The pictures here record the tower stonework before and after the work to stabilise the surface of the stonework during summer 2005. The body of the tower is built from 'pudding stone' (the brown rock visible in the early pictures) with limestone quoins (pale grey rock at the edges). Look closely at the limestone and you can see tiny fossils in it. Look at the puddingstone and you see very big pebbles. It is a coarse 'conglomerate', with pebbles an inch or more across, loosely held together in a finer, iron-rich matrix, which gives it the brown colour.
The surface eroded with the weather, and pebbles regularly dislodged and fell down over many years. In 2003 this was declared a hazard, and the area round the tower fenced off. In order to permit safe use of the west door, a corrugated metal roof was erected in 2004 to protect people from falling pebbles.
The summer of 2005 saw the tower shrouded in scaffolding while the stonework was stabilised.

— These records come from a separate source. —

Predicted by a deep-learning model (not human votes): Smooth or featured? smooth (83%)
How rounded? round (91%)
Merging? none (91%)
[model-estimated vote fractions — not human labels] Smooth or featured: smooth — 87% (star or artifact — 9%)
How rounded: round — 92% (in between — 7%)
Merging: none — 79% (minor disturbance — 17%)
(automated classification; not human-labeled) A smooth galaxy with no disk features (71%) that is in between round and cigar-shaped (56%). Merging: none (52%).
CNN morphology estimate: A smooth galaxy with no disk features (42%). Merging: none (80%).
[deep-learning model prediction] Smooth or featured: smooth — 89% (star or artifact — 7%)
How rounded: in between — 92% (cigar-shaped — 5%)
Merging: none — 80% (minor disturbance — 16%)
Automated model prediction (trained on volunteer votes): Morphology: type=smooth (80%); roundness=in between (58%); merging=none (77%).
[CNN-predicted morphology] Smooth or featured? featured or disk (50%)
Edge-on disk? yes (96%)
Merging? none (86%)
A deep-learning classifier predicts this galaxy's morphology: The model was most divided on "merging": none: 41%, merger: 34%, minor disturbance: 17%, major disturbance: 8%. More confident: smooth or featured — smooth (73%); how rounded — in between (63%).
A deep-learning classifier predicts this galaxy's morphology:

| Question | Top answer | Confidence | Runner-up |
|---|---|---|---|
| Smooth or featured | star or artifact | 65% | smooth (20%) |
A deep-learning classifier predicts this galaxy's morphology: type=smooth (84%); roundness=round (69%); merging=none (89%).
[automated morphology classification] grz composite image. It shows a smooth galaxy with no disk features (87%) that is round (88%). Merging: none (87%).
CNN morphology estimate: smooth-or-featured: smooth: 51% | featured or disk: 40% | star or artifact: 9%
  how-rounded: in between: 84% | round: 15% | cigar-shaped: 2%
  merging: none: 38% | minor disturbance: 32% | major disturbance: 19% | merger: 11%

First several tons of looses material were removed from the surface. It was then rendered with a lime based mortar and covered with multiple layers of naturally pigmented limewash. When the tower emerged from its cocoon at the end of 2005, its appearance was very different from before, but no so different from how it looked 200 years ago, before the original rendering was removed in the mid 19th century.
The puddingstone on the tower is now no longer visible. The only place to view it close up is in the arch of the South gate. It can also be seen high up on the walls of the clerestory. Also no longer visible are the test patches of render on the inside of the tower parapet, where different materials were tried out.